Dribbble offline due to Postgres problem

rosser · on May 15, 2013

This looks like disk page corruption.

In such a case, the very first thing you do — aside from verifying that your backups, replication, and WAL archiving are all working — before you even try diagnosing your problem any further than "something weird is happening" is make a filesystem-level copy of your PostgreSQL cluster. (If you're running LVM, ZFS, a SAN, or any other thing that lets you take an instantaneous filesystem snapshot, so much the better. Do that, and then copy it.) Then, and only then, should you even contemplate trying to un-fuck your database.

I cannot stress this point enough. That means make a tarball, or cp the directory, or rsync it, or whatever disk file level tool you prefer, and specifically and emphatically not pg_dump. (It's probably not going to make things any worse, but if you do have corrupted disk pages, pg_dump isn't likely work, anyway.)

Flailing around trying to fix things can sometimes make them worse. If you're working on your already broken data, and break it further without the safety net of a fs-level backup, you're ... well, you're worse off than you were five minutes prior, aren't you?

astine · on May 15, 2013

Better, if you do have backups, just drop your database, reconstitute a new one (using your schema definition file which you should have saved,) and load your most recent backup. I've dealt with disk file level corruption and the best way to deal with it IMHO is not to deal with it at all.

Zenst · on May 15, 2013

^^This

Still true today and as I say backup don't fuckup and plan for the worst and let Murphies law work in your favour.

PhantomGremlin · on May 15, 2013

Since "dribbble.com" appears to be "taking a timeout for maintenance" I can't at a glance determine what, exactly, they do. So maybe they're a bunch of hobbyists. But if not ...

I don't understand how a "real" company, even in todays overheated environment of soon-to-fail hipster startups, doesn't do (at least) one of these two things: a) have competent employees on staff that are intimately familiar with their critical infrastructure and how to support it or b) pay, yes, gasp, pay some other company for professional support services. A glance at the Wikipedia entry for Postgres shows some possible companies that do that. Or, as already mentioned, there are mailing lists.

But twitter? Really? That's support? For someone other than a hobbyist running a website in their spare time?

Go ahead, flame me. But my first impression is "amateur hour". My apologies if dribbble.com really is an amateur effort.

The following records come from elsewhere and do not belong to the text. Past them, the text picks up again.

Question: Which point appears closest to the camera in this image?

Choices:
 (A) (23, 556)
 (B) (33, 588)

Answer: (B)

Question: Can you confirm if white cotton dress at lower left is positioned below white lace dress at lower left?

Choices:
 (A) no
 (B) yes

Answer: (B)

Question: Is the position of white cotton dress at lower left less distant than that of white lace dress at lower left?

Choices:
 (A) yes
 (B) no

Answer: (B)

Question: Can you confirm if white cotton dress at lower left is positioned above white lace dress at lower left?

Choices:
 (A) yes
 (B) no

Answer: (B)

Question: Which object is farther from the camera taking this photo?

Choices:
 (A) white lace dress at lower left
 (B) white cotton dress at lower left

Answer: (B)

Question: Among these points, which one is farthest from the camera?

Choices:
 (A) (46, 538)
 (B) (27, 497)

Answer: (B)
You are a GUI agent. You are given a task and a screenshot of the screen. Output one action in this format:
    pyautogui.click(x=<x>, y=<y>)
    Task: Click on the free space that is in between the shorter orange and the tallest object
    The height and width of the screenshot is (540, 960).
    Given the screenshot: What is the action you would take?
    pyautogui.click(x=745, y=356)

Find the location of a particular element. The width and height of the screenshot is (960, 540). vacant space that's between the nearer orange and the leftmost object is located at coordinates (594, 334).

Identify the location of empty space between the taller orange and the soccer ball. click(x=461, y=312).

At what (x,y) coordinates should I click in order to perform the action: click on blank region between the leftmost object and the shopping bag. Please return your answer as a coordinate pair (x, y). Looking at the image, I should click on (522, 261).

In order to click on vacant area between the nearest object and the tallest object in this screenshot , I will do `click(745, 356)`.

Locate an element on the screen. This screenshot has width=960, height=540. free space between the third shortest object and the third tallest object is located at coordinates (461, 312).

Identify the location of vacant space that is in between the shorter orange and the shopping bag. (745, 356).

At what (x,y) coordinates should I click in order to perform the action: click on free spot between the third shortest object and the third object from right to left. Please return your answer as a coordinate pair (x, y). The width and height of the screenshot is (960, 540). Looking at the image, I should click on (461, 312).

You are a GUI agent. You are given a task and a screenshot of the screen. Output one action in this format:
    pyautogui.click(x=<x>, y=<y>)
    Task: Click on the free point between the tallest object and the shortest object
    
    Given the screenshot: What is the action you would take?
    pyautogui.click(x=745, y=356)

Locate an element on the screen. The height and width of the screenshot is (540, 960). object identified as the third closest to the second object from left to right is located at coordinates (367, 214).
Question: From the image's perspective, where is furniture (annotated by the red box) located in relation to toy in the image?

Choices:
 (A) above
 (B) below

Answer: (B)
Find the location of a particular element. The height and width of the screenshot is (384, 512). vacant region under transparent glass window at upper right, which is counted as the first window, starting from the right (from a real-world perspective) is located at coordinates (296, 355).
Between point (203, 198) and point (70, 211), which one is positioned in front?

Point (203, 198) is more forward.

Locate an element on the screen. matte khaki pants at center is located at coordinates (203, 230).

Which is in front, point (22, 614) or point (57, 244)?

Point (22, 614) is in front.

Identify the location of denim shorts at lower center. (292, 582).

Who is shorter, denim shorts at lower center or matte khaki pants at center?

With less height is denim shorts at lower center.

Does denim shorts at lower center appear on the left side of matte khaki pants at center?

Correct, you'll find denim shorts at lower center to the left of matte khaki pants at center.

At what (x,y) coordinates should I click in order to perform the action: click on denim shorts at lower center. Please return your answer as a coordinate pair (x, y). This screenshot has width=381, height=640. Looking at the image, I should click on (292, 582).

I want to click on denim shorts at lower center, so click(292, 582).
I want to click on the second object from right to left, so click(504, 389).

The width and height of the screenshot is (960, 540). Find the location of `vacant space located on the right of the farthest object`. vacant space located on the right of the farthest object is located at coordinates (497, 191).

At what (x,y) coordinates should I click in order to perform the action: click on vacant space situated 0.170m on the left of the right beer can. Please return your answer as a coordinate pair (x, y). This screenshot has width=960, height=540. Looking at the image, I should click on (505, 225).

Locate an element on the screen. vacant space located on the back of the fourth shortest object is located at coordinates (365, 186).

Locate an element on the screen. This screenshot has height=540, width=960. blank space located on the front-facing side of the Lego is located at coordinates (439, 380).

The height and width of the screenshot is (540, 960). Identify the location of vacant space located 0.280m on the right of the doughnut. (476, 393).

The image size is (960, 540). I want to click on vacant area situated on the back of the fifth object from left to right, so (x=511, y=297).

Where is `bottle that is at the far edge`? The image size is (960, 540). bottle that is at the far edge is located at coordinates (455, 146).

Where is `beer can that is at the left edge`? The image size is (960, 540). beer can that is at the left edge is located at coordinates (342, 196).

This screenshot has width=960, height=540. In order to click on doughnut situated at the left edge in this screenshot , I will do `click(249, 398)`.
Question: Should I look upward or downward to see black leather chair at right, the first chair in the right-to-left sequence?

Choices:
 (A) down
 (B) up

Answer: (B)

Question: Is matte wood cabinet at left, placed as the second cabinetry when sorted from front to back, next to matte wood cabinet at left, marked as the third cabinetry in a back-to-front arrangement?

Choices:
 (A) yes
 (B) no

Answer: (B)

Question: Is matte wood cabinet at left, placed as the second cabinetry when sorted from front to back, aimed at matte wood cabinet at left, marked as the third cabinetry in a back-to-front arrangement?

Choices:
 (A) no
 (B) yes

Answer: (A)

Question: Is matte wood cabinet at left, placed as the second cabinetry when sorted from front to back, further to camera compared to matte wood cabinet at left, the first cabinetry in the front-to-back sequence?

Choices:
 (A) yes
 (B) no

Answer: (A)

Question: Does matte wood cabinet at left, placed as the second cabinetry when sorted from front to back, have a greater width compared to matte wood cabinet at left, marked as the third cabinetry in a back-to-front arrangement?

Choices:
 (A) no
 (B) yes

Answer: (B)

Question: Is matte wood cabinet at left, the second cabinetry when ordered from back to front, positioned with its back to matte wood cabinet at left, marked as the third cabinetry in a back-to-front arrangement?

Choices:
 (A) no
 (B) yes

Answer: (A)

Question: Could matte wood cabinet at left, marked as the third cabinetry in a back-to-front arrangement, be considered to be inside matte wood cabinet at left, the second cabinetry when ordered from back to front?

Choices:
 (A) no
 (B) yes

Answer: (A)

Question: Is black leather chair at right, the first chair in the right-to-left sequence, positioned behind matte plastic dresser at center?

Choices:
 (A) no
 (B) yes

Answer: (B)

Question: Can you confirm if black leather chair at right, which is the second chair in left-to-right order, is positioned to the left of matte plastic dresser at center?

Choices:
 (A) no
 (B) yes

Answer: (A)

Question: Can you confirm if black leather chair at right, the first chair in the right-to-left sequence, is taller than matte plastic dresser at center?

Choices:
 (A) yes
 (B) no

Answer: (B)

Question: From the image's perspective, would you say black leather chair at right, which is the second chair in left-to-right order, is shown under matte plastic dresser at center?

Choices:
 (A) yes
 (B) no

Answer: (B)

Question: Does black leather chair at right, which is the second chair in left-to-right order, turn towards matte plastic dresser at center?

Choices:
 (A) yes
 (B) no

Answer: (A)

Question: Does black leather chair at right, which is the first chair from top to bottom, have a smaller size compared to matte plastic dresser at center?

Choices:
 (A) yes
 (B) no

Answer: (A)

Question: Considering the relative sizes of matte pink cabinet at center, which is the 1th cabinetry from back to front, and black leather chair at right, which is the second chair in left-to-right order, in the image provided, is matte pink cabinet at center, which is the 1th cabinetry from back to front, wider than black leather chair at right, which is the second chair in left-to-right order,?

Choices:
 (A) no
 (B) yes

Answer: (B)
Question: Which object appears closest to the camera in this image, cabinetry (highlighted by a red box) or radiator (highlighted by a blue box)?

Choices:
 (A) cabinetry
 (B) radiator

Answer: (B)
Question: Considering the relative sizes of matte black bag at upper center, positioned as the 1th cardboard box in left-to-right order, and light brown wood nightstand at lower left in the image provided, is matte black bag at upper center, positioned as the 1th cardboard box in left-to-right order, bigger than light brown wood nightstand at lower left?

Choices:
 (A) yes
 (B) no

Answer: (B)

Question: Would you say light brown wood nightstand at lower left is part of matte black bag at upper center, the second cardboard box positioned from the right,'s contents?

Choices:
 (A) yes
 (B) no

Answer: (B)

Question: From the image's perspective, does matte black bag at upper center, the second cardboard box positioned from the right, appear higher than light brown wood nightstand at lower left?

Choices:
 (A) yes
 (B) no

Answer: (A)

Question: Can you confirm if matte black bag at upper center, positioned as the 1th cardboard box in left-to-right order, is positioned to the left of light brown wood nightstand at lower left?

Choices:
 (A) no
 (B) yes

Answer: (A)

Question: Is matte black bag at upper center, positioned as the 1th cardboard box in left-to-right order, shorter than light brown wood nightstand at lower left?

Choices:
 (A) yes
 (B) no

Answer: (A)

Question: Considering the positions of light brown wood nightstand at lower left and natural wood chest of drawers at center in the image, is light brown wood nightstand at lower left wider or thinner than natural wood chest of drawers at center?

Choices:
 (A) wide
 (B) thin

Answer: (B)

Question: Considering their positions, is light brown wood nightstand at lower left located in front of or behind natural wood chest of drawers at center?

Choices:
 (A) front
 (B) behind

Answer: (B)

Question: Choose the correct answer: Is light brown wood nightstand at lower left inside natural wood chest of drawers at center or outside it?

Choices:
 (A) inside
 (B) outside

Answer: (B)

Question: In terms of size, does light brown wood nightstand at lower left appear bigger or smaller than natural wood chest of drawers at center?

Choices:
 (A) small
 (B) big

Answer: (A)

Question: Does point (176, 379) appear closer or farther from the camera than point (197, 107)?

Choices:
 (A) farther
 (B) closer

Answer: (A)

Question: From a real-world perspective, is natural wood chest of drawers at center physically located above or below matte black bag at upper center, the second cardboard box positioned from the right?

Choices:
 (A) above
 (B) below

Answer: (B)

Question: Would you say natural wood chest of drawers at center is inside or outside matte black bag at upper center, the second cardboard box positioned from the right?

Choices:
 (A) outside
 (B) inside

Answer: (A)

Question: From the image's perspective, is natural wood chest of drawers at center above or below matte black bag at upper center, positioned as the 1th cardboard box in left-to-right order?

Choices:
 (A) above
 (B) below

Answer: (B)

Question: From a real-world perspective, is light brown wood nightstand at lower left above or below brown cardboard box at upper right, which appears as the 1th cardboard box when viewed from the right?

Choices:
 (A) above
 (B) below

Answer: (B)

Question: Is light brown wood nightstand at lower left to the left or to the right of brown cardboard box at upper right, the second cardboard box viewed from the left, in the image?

Xylakant · on May 15, 2013

Even people intimately familiar with a pieces of infrastructure - hardware or software - can't possibly know all failure modes. Asking on twitter about an obscure error that you've never seen doesn't cost anything and may be very well just one way of finding a fix. It's akin to asking on IRC or writing a mail to a mailing list - something which you seem to condone. I fail to see how it's any less professional.

papsosouid · on May 15, 2013

>It's akin to asking on IRC or writing a mail to a mailing list

No it isn't. It is akin to shouting at random people on the street "help I don't know what to do!". Asking on IRC on a mailing list is going to a group of people who are there specifically to help people with problems on that subject.

Xylakant · on May 15, 2013

If I had the reasonable expectation to find somebody qualified willing to help on the street with practically no effort I'd go that route as well. It's just very time consuming to do so, so that's why I usually don't.

papsosouid · on May 15, 2013

That's precisely the point though, it isn't a reasonable expectation. The odds of a postgresql expert just happening to follow them on twitter are poor. The odds of multiple postgresql experts being on the postgresql mailing list is quite high.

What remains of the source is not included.